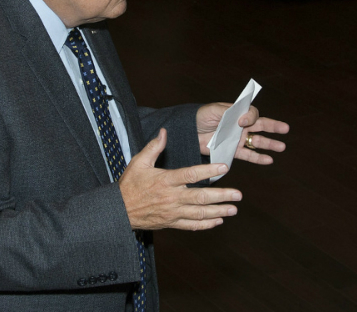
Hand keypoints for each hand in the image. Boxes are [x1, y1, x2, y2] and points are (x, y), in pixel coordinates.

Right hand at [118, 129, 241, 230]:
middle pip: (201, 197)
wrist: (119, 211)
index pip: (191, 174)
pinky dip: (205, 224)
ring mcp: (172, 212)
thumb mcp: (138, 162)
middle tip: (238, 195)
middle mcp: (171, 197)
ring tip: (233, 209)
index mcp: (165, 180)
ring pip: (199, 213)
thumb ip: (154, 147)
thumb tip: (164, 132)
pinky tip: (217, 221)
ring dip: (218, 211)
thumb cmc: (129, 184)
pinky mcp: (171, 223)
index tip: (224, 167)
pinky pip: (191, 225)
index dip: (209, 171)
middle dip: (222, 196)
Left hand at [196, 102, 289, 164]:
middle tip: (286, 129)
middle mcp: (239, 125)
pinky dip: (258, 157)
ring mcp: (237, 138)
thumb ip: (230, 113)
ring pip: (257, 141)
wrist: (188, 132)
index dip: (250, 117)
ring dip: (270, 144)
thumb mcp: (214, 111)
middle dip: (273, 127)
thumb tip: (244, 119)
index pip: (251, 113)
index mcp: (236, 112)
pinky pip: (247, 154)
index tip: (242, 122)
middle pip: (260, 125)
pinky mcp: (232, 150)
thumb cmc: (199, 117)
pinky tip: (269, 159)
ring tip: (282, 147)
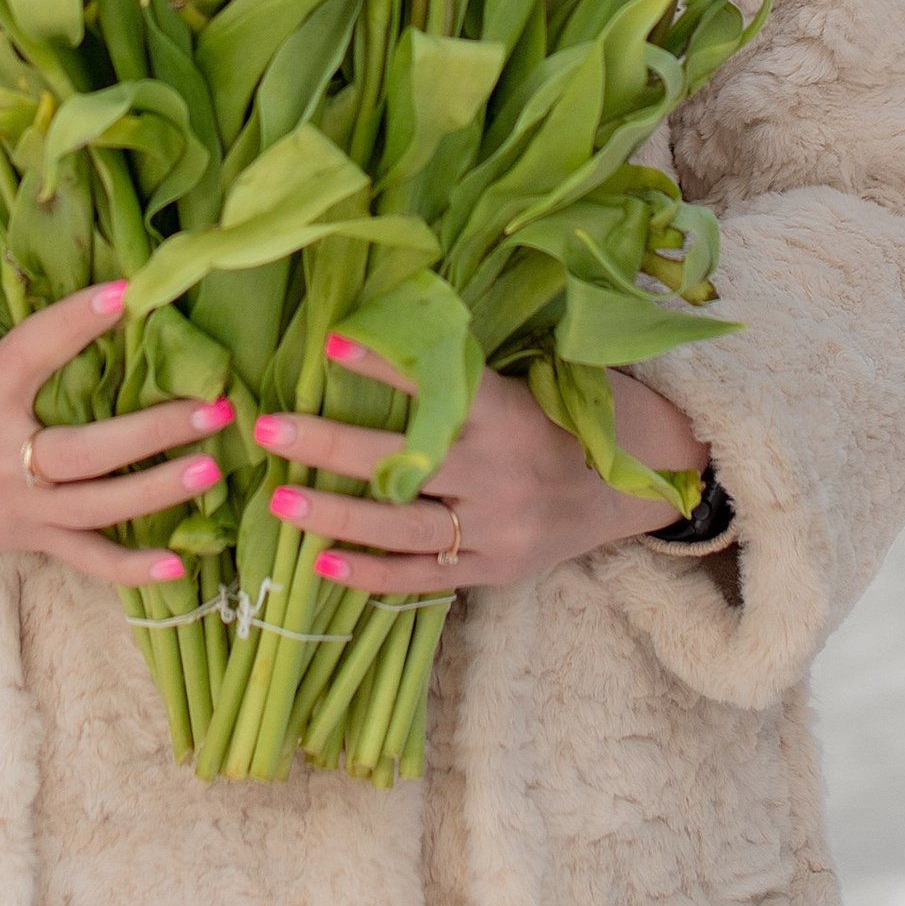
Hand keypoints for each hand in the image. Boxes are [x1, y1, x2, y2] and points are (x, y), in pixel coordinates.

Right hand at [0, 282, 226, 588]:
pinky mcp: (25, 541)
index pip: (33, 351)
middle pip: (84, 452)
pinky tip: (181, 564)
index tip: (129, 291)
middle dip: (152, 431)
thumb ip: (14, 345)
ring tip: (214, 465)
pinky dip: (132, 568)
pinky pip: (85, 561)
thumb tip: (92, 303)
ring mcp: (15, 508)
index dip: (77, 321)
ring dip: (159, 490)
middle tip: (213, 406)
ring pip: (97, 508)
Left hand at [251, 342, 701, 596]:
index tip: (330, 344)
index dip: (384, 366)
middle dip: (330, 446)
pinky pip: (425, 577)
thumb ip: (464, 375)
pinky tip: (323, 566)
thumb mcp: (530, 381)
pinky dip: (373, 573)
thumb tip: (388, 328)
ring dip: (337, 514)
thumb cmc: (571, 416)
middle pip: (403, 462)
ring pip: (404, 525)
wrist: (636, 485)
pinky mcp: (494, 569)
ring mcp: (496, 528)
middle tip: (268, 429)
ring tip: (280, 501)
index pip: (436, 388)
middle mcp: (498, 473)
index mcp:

☆ ☆ ☆ ☆

-- HOW TO COMPLETE THIS TASK --
Exactly as written, give every entry again, but not the pictures.

-- FINISHED TASK --
Hand keypoints for each hand in the image. Boxes are [x1, y1, x2, y2] and points are (x, y), in pixel coordinates.

Right hand at [118, 129, 241, 230]:
middle pip: (201, 197)
wrist: (119, 211)
index pip: (191, 174)
pinky dip: (205, 224)
ring mcp: (172, 212)
thumb mcp: (138, 162)
middle tip: (238, 195)
middle mcp: (171, 197)
ring tip: (233, 209)
index mcp: (165, 180)
ring pip: (199, 213)
thumb ip: (154, 147)
thumb tip: (164, 132)
pinky tip: (217, 221)
ring dip: (218, 211)
thumb cmc: (129, 184)
pinky mcp: (171, 223)
index tip: (224, 167)
pinky pip: (191, 225)
index dip: (209, 171)
middle dip: (222, 196)
Left hand at [196, 102, 289, 164]:
middle tip: (286, 129)
middle mcp: (239, 125)
pinky dip: (258, 157)
ring mcp: (237, 138)
thumb ip: (230, 113)
ring pip: (257, 141)
wrist: (188, 132)
index dip: (250, 117)
ring dip: (270, 144)
thumb mcp: (214, 111)
middle dip: (273, 127)
thumb tip: (244, 119)
index pip: (251, 113)
index mcp: (236, 112)
pinky pip: (247, 154)
index tip: (242, 122)
middle pip: (260, 125)
pinky mcp: (232, 150)
thumb cmc: (199, 117)
pinky tip: (269, 159)
ring tip: (282, 147)
Hand keypoints for each hand in the image. Boxes are [x1, y1, x2, y2] and points are (x, y), in pixel coordinates.

Right hand at [0, 282, 226, 588]:
pinky mcp: (25, 541)
index pip: (33, 351)
middle pip: (84, 452)
pinky tip: (181, 564)
index tip: (129, 291)
middle dip: (152, 431)
thumb ip: (14, 345)
ring tip: (214, 465)
pinky dip: (132, 568)
pinky pip: (85, 561)
thumb tip: (92, 303)
ring mcp: (15, 508)
index dip: (77, 321)
ring dip: (159, 490)
middle tip: (213, 406)
ring pip: (97, 508)
Left hand at [251, 342, 701, 596]:
index tip: (330, 344)
index dip: (384, 366)
middle dip: (330, 446)
pinky pip: (425, 577)
thumb ip: (464, 375)
pinky tip: (323, 566)
thumb mcp: (530, 381)
pinky dip: (373, 573)
thumb tip: (388, 328)
ring dip: (337, 514)
thumb cmc: (571, 416)
middle pip: (403, 462)
ring pip: (404, 525)
wrist: (636, 485)
pinky mcp: (494, 569)
ring mcp: (496, 528)
middle tip: (268, 429)
ring tip: (280, 501)
index pip: (436, 388)
middle mcp: (498, 473)
index mcp:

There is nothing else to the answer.